Minha participação na Especialização em Processos e Produtos Criativos como discente me permitiu conectar os conteúdos trabalhados na pós-graduação à minha prática profissional no centro. Durante este período, foram muitas as questões que me inquietaram. Uma delas me faz questionar se não estamos focando mais na produção e na comercialização dos produtos elaborados pelos alunos deficientes intelectuais, ao invés de trabalharmos a criatividade dos mesmos no processo de ensino e aprendizagem e como a criatividade pode contribuir para a obtenção de sua autonomia. Outra pergunta é saber como esses alunos avaliam a participação no “Projeto Arte de fazer Arte”, realizado no Atendimento Educacional Especializado, para a sua experiência de vida.
O Atendimento Educacional Especializado tem como objetivo preparar os alunos com deficiências ou transtornos, matriculados na rede regular de ensino, complementar e/ou suplementar à sua formação, ao desenvolver habilidades e competências, por meio de diferentes atividades na Sala de Desenvolvimento Cognitivo e demais espaços escolares e comunitários, para que eles tenham cada vez mais autonomia no seu fazer e agir, sendo pessoas atuantes e participativas, tanto no ambiente educacional quanto no mundo em que vivem.
Sendo assim, a minha proposta de trabalho no AEE é ter como aliada principal a Arte, que deverá permitir ao aluno construir sua identidade dentro de um universo cultural. Por esse motivo é tão importante ter conhecimento do meio cultural imediato em que os envolvidos no processo educacional se encontram; sem esquecer de que é preciso desenvolver habilidades e competências para sua melhor atuação no processo de ensino-aprendizagem.
2. Expressividade Infantil
O processo de formação do conhecimento da arte pela criança significa entrar no mundo expressivo, imaginário, para compreendermos como tudo isso é construído. A criança naturalmente se expressa, tanto verbal como plástico e corporalmente, e é motivada pelo imaginário e desejo da descoberta do novo.

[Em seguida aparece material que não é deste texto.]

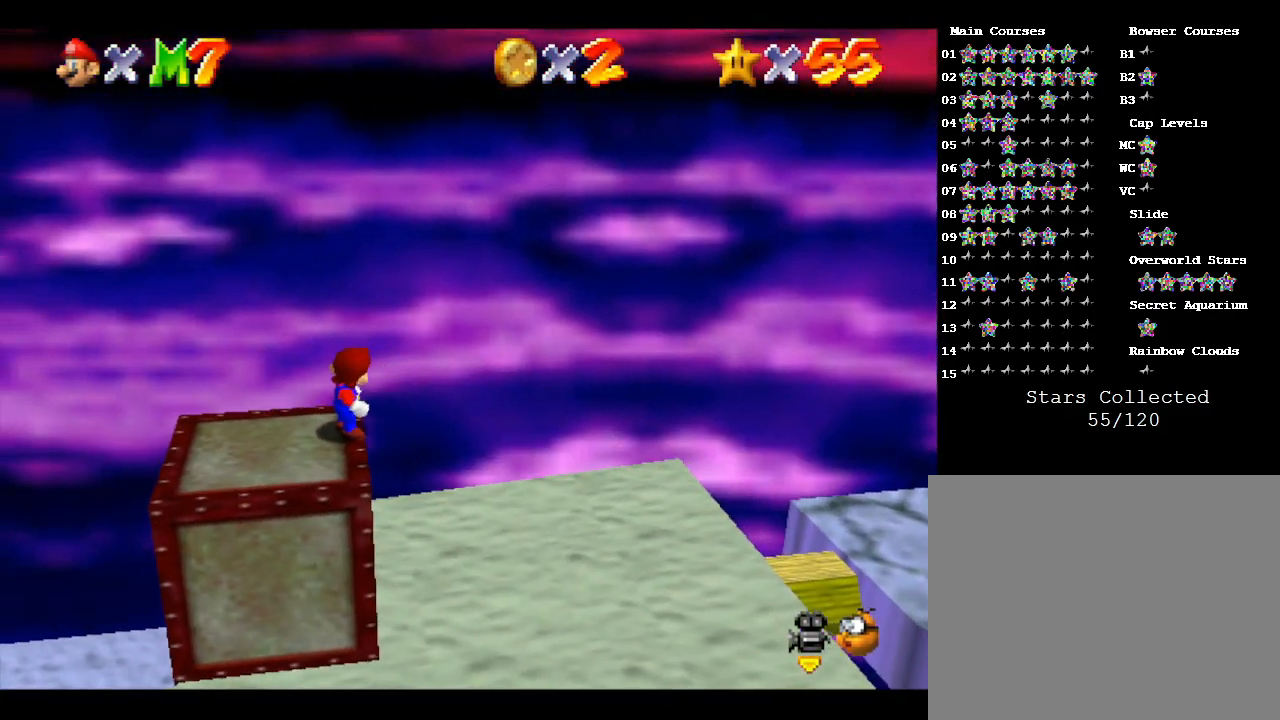
{"buttons": [], "left_stick": "center", "events": [[50, "left_stick", "right"], [83, "A", "up"], [450, "left_stick", "center"]]}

Para Ferraz e Fusari (1993 p. 55), o “desenvolvimento expressivo da criança percebe-se que ele resulta das elaborações de sensações, sentimentos e percepções vivenciadas intensamente”. Sendo assim, quando a criança desenha, pinta, canta e dança, está de alguma forma se expressando, seja positivo ou negativo, alguma emoção e prazer.

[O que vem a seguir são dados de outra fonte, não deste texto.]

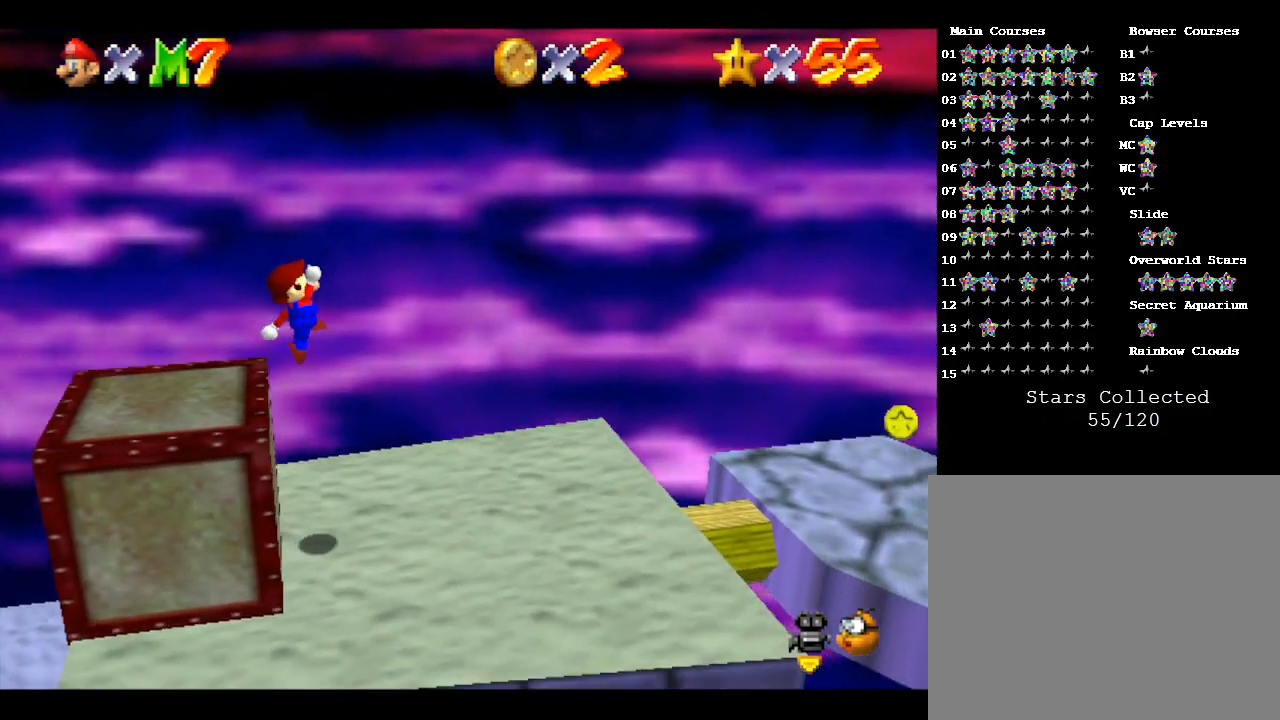
{"buttons": [], "left_stick": "right", "events": [[283, "left_stick", "right"]]}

146Pensar a expressividade da criança significa compreender que existe um processo interno e de inter-relação com os outros, vinculando esta experiência pessoal, e de interação com o outro, com as experiências históricas e culturais. Então, as crianças desde bem pequenas, através da expressão infantil, conseguem mobilizar para o exterior as suas manifestações interiorizadas e que forma o seu repertório constituído por elementos cognitivos e afetivos abordados por Lowenfeld (1977) e Vygotsky (1999), que procuraram explicar o processo artístico da criança através de teorias mais centradas na individualidade do desenvolvimento das potencialidades expressivas, perceptivas e cognitivas.
Para Ferraz e Fusari (1993), a criança é capaz de desenvolver uma linguagem própria de expressão, traduzida em signos e símbolos cheias de significação subjetiva e social. Quando a criança está se expressando, é a maneira que ela encontra para participar do processo de criação e junto desenvolve o seu afetivo, a percepção e o intelectual. É importante que o professor consiga adequar o seu trabalho para o desenvolvimento das expressões e percepções infantis, para que através da arte ele possa aprimorar as suas potencialidades perceptivas e conhecimentos.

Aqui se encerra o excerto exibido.